Work instruction: Continue the passage below on treating proppant and formation sand in wells, picking up right after its final sentence.

Text block:

Methods and compositions for treating proppant and/or formation sand to enhance proppant pack conductivity, control fines migration, and stabilize formation sand during the well production are provided. In one embodiment, the method comprises: introducing a fines migration control agent into a fluid comprising a base fluid and a plurality of proppants, wherein the fines migration control agent comprises a core group capable of attaching to the proppant and at least one end group connected to the core group capable of capturing fines; mixing the fines migration control agent with the fluid to form a proppant slurry; and injecting the proppant slurry into a wellbore penetrating at least a portion of a subterranean formation.

Description

    BACKGROUND
  • The present disclosure provides methods and compositions for treating proppant and/or formation sand to enhance proppant pack conductivity, control fines migration, and stabilize formation sand during the well production.
  • Hydrocarbon-producing wells are often stimulated by hydraulic fracturing treatments. In hydraulic fracturing treatments, a viscous fracturing fluid, which may also function as a carrier fluid, is pumped into a producing zone to be fractured at a rate and pressure such that one or more fractures are formed in the zone. Particulate solids for propping the fractures, commonly referred to in the art as “proppant,” are generally suspended in at least a portion of the fracturing fluid so that the particulate solids are deposited in the fractures when the fracturing fluid reverts to a thin fluid to be returned to the surface. The proppant deposited in the fractures functions to prevent the fractures from fully closing and maintains conductive channels through which produced hydrocarbons can flow.

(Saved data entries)
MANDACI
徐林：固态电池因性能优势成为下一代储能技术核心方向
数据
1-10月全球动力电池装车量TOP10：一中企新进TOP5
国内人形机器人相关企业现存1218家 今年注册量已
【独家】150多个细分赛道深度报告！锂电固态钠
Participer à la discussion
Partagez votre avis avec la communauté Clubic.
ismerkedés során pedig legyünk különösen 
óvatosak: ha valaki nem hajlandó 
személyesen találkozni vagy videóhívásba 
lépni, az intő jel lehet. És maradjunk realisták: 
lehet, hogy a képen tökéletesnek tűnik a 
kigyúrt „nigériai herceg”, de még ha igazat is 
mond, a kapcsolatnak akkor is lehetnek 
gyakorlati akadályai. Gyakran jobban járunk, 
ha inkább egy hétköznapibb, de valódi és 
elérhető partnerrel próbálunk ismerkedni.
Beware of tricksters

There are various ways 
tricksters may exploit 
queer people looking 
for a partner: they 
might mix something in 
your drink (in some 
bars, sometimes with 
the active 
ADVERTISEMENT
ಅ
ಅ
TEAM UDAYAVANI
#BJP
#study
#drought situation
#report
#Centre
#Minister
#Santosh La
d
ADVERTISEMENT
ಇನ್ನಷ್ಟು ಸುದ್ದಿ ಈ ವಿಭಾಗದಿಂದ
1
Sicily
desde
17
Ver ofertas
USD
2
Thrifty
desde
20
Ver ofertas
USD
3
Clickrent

Result of this task:
  • Additionally, hydrocarbon wells are often located in subterranean zones that contain unconsolidated particulates that may migrate within the subterranean formation with the oil, gas, water, and/or other fluids produced by a well penetrating the subterranean formation. As used herein, the term “unconsolidated particulates,” and derivatives thereof, includes loose particulates and particulates bonded with insufficient bond strength to withstand the forces created by the production of fluids through the formation, which may include but are not limited to formation fines and/or proppant particulates. “Formation fine(s),” another term used herein, refers to any loose particles within the portion of the formation, including, but not limited to, formation fines, formation sand, clay particulates, coal fines, and the like.
  • Flowback of the proppant, unconsolidated particulate, or formation fines with formation fluids is undesirable as it may erode metal equipment, plug piping and vessels, and cause damage to valves, instruments, and other production equipment. To reduce or prevent the subsequent flowback of proppant and other unconsolidated particulates with the produced fluids, a portion of the proppant introduced into the fractures may be coated with a hardenable resin composition. When the fracturing fluid, which is the carrier fluid for the proppant, reverts to a thin fluid, the resin-coated proppant is deposited in the fracture, and the fracture closes on the proppant. Such partially closed fractures apply pressure on the resin-coated proppant particles, causing the particles to be forced into contact with each other while the resin composition hardens. The hardening of the resin composition under pressure brings about the consolidation of the resin-coated proppant particles into a hard permeable mass having compressive and tensile strength that hopefully prevents unconsolidated proppant and formation sand from flowing out of the fractures with produced fluids.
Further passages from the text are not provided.